Risk to capital markets:
The diminished investor confidence that would result if long-settled securities transactions can be reversed would create an environment hostile to capital formation. Moreover, the possibility that settled transactions can be reversed could lead to an increase in both the cost and volatility of transactions in the capital markets . . . Thus, there are strong policy reasons supporting a statutory interpretation that promotes finality in securities transactions. Id. at 18
The harm to creditors does not justify disrupting the transaction:
These adverse consequences for creditors, however, are the inevitable result of Congress' balancing of the need to protect creditors against the need to protect settlement payments made by or to participants in the securities markets. Congress, by enacting Section 546(e), determined that settlement payments . . . should be shielded from the full reach of the creditor protections of the fraudulent conveyance laws, with recovery permitted only for transfers occurring within one year of a bankruptcy petition that involve actual fraud. Id. at 19.
[2] The SEC's brief in Schwab at p. 30, n. 33 differentiated settlement payments from dividends:
The LBO payments were made in exchange for stock pursuant to the terms of a merger that required shareholder approval. Dividends, in contrast, do not involve an exchange and are declared by directors. Thus, dividends would not fall within the definition of `settlement payment' for purposes of Section 546(e). Emphasis added.
The Court notes that the SEC is an objective party best situated to explain industry practice.
[3] The same Group of Thirty defines "post-settlement functions" as "[a]dministrative functions connected with safe keeping securities, such as dividend payments; stock dividend, warrant, and bonus share processing; notification of warrants, rights and tender offers; and other corporate actions." Group of Thirty Report at 85. The post-settlement functions require nothing of the shareholders to effectuate the transaction.

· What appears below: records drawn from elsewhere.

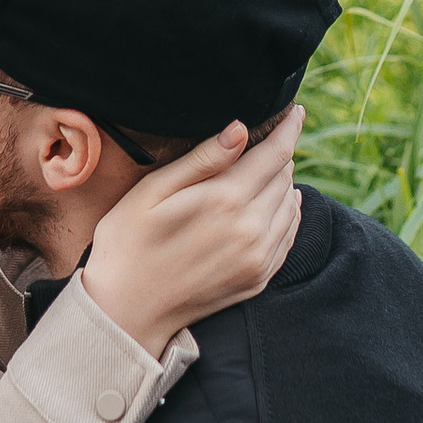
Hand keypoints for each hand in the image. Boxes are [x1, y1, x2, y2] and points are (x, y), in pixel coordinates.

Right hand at [81, 107, 304, 358]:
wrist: (126, 311)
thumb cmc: (128, 243)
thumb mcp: (153, 191)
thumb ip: (202, 160)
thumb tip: (240, 129)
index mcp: (226, 200)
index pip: (275, 154)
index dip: (289, 129)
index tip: (296, 111)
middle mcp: (251, 229)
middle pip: (285, 177)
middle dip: (282, 154)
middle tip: (273, 138)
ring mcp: (257, 258)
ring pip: (289, 206)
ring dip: (285, 183)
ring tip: (274, 167)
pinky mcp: (257, 280)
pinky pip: (287, 238)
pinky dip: (290, 216)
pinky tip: (284, 204)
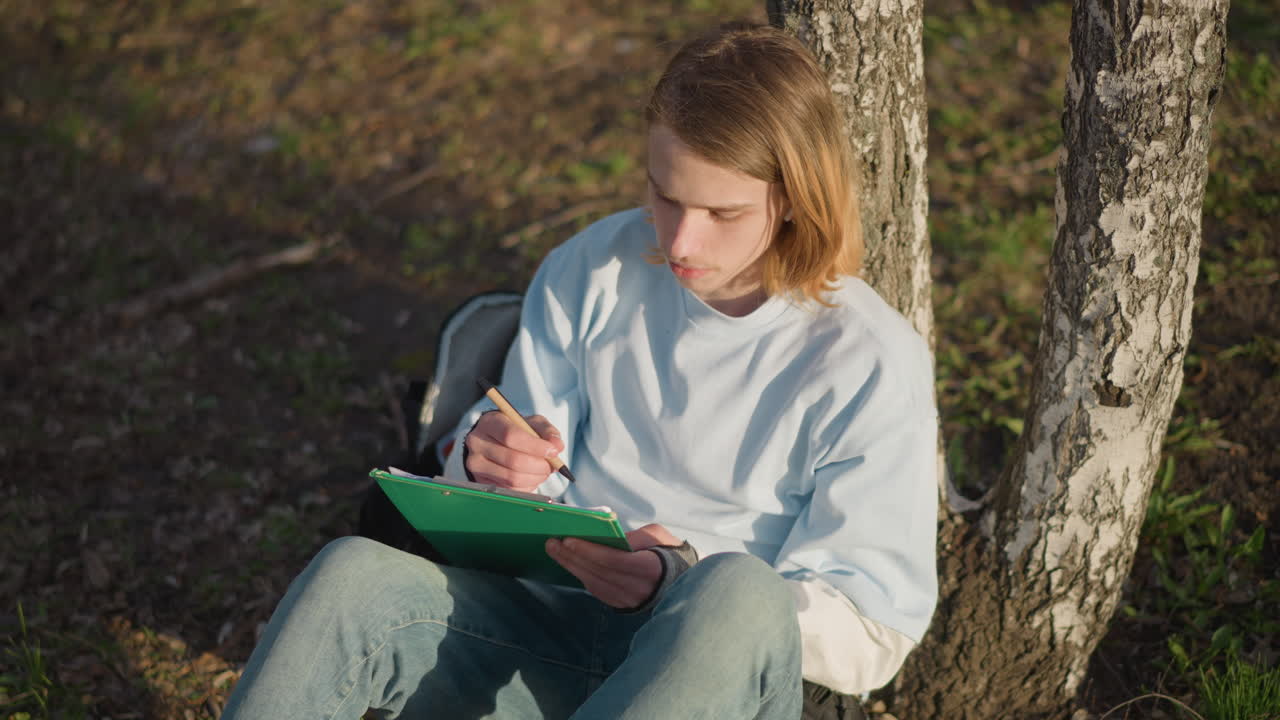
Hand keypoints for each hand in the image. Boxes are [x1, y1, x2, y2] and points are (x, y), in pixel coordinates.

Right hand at [464, 411, 564, 491]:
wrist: (494, 442)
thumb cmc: (517, 430)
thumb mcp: (532, 423)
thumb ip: (547, 431)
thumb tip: (557, 446)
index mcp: (490, 422)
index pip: (511, 436)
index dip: (535, 446)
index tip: (552, 451)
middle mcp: (477, 442)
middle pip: (513, 460)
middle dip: (539, 465)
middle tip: (552, 465)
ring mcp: (476, 464)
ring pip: (512, 478)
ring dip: (535, 478)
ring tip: (543, 471)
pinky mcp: (481, 481)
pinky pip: (510, 490)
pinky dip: (527, 486)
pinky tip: (531, 477)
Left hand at [546, 523, 682, 608]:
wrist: (680, 582)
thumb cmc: (667, 552)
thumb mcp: (658, 536)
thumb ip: (636, 536)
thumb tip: (611, 538)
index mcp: (648, 568)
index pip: (613, 560)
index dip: (590, 551)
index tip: (569, 539)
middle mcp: (636, 588)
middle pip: (597, 572)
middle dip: (572, 556)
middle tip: (551, 542)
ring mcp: (626, 599)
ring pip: (592, 583)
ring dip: (570, 566)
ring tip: (553, 549)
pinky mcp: (619, 604)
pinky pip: (595, 590)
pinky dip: (580, 575)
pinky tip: (567, 563)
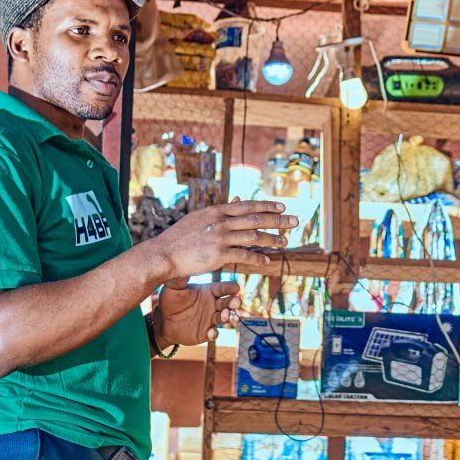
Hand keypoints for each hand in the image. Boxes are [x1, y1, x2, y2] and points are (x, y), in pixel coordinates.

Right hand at [149, 200, 298, 279]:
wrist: (163, 254)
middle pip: (255, 219)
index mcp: (217, 210)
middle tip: (295, 221)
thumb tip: (238, 198)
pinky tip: (268, 261)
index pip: (247, 206)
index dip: (266, 206)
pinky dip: (258, 258)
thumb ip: (221, 210)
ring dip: (272, 239)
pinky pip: (244, 256)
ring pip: (253, 237)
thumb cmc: (180, 236)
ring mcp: (220, 238)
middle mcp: (221, 221)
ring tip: (285, 242)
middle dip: (278, 220)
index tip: (282, 207)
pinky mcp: (218, 255)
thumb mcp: (200, 217)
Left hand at [153, 278, 240, 347]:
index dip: (230, 287)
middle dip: (233, 301)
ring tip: (225, 315)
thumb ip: (179, 278)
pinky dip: (214, 333)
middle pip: (227, 302)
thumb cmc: (170, 301)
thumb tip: (182, 262)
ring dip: (226, 316)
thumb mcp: (173, 288)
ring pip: (223, 317)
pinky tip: (211, 332)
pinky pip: (213, 333)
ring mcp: (211, 319)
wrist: (163, 322)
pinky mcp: (206, 333)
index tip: (236, 287)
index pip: (222, 288)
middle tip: (236, 301)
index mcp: (208, 291)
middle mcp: (213, 304)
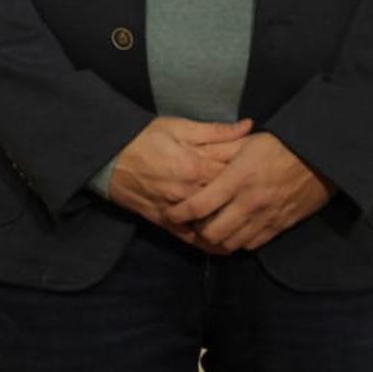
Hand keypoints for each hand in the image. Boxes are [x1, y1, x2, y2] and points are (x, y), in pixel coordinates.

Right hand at [107, 117, 252, 244]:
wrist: (106, 156)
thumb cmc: (141, 137)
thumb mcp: (177, 127)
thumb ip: (214, 131)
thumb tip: (248, 126)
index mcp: (194, 165)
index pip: (234, 173)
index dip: (252, 173)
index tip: (265, 172)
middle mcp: (188, 192)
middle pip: (227, 201)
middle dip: (246, 201)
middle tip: (266, 200)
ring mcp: (176, 210)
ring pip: (213, 224)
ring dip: (233, 225)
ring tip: (252, 226)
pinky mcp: (164, 222)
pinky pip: (191, 238)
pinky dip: (209, 244)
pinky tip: (225, 245)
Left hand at [169, 132, 332, 253]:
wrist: (321, 159)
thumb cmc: (281, 145)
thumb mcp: (247, 141)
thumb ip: (220, 148)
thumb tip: (195, 151)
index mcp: (236, 179)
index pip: (199, 206)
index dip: (179, 214)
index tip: (170, 213)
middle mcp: (249, 203)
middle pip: (212, 233)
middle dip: (196, 231)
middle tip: (190, 224)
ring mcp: (266, 217)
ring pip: (232, 243)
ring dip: (217, 240)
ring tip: (209, 230)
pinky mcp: (280, 226)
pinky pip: (253, 244)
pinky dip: (239, 242)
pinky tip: (233, 231)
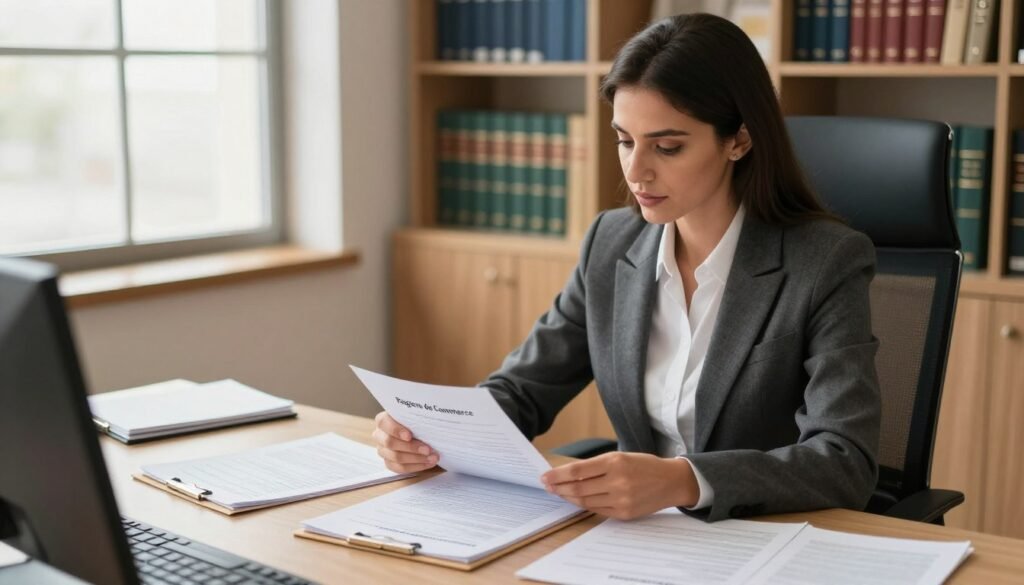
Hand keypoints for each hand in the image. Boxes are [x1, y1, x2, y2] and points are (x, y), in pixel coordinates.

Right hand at [372, 412, 438, 473]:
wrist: (420, 432)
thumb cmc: (417, 420)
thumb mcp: (416, 413)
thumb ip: (418, 412)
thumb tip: (431, 402)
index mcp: (383, 420)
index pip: (384, 423)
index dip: (396, 430)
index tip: (409, 435)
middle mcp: (380, 435)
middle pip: (390, 443)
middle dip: (411, 447)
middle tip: (428, 449)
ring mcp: (383, 450)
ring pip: (396, 458)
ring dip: (417, 459)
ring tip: (433, 457)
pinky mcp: (389, 462)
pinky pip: (400, 468)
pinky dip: (416, 466)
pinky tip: (428, 463)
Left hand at [541, 452, 698, 519]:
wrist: (671, 481)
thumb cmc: (644, 466)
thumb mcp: (621, 457)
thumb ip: (597, 466)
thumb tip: (568, 473)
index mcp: (615, 462)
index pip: (577, 470)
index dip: (558, 475)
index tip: (545, 476)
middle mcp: (618, 481)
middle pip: (578, 488)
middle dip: (559, 488)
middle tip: (548, 486)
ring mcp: (621, 499)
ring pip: (585, 501)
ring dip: (568, 498)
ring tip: (559, 493)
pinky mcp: (625, 513)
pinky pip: (597, 510)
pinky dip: (584, 505)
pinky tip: (577, 500)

[4] In the Final Report of the Securities and Exchange Commission on the Practice of Recording the Ownership of Securities in the Records of the Issuer in other than the Name of the Beneficial Owner of Such Securities, pursuant to Section 12(m) of the Securities Exchange Act of 1934 at 9, n. 1 (December 3, 1976), the SEC stated: "Clearance and settlement of securities transactions encompasses the process by which parties to a transaction exchange money and securities."
[5] The claims, if any, against Hallwood and its nominees appear to have been settled. Hence, there is no additional recovery from that source.
[6] The relevant portion of Section 6 lists the following non-inclusive factors to select the applicable rule of law:
(a) the needs of the interstate and international systems,
(b) the relevant policies of the forum,
(c) the relevant policies of other interested states and the relative interests of those states in the determination of the particular issue,
(d) the protection of justified expectations,
(e) the basic policies underlying the particular field of law,
(f) certainty, predictability and uniformity of result, and
(g) ease in the determination and application of the law to be applied.
[7] 6 Del.C. § 1305 provides:
Every conveyance made without fair consideration when the person making it is engaged or is about to engage in a business or transaction for which the property remaining in his hands after the conveyance is an unreasonably small capital, is fraudulent as to creditors and as to other persons who become creditors during the continuance of such business or transaction without regard to his actual intent.
Emphasis added.
6 Del.C. § 1306 provides:
Every conveyance made and every obligation incurred without fair consideration when the person making the conveyance or entering into the obligation intends or believes that he will incur debts beyond his ability to pay as they mature, is fraudulent as to both present and future creditors.
Emphasis added.
6 Del.C. § 1307 provides:
Every conveyance made and every obligation incurred with actual intent, as distinguished from intent presumed in law, to hinder, delay or defraud either present or future creditors, is fraudulent as to both present and future creditors.
Emphasis added.
[8] Support for this conclusion is also provided by several sections from the Restatement. Section 304 explains:
[t]he local law of the state of incorporation will be applied to determine the right of a shareholder to participate . . . in the division of profits . . . and his rights on the issuance of new shares, except in the unusual case where, with respect to the particular issue, some other state has a more significant relationship under the principles stated in § 6 to the shareholder and the corporation, in which event the local law of the other state will be applied.
In addition, Section 307 states that "[t]he local law of the state of incorporation will be applied to determine the existence and extent of a shareholder's liability to the corporation . . . and to its creditors for corporate debts."
[9] The Fund points out that the reports of Integra's surplus level demonstrate the dividend was lawful.
[10] Section 174(a) provides for liability as follows:
In case of any wilful or negligent violation of § 160 or 173 of this title, the directors under whose administration the same may happen shall be jointly and severally liable, at any time within 6 years after paying such unlawful dividend or after such unlawful stock purchase or redemption, to the full amount of the dividend unlawfully paid, or to the full amount unlawfully paid for the purchase or redemption of the corporation's stock, with interest from the time such liability accrued. Any director who may have been absent when the same was done, or who may have dissented from the act or resolution by which the same was done, may exonerate himself from such liability by causing his dissent to be entered on the books containing the minutes of the proceedings of the directors at the time the same was done or immediately after he has notice of the same.
[11] In Kettle, The court rationalizes that in a stock repurchase, it does not matter whether the shareholders knew of the illegal act. It went on to state that the purchase of its own stock by a corporation is in no sense comparable to the declaration of a corporate dividend. Therefore, with respect to the knowledge question, the Kettle case is neither legally nor factually apposite.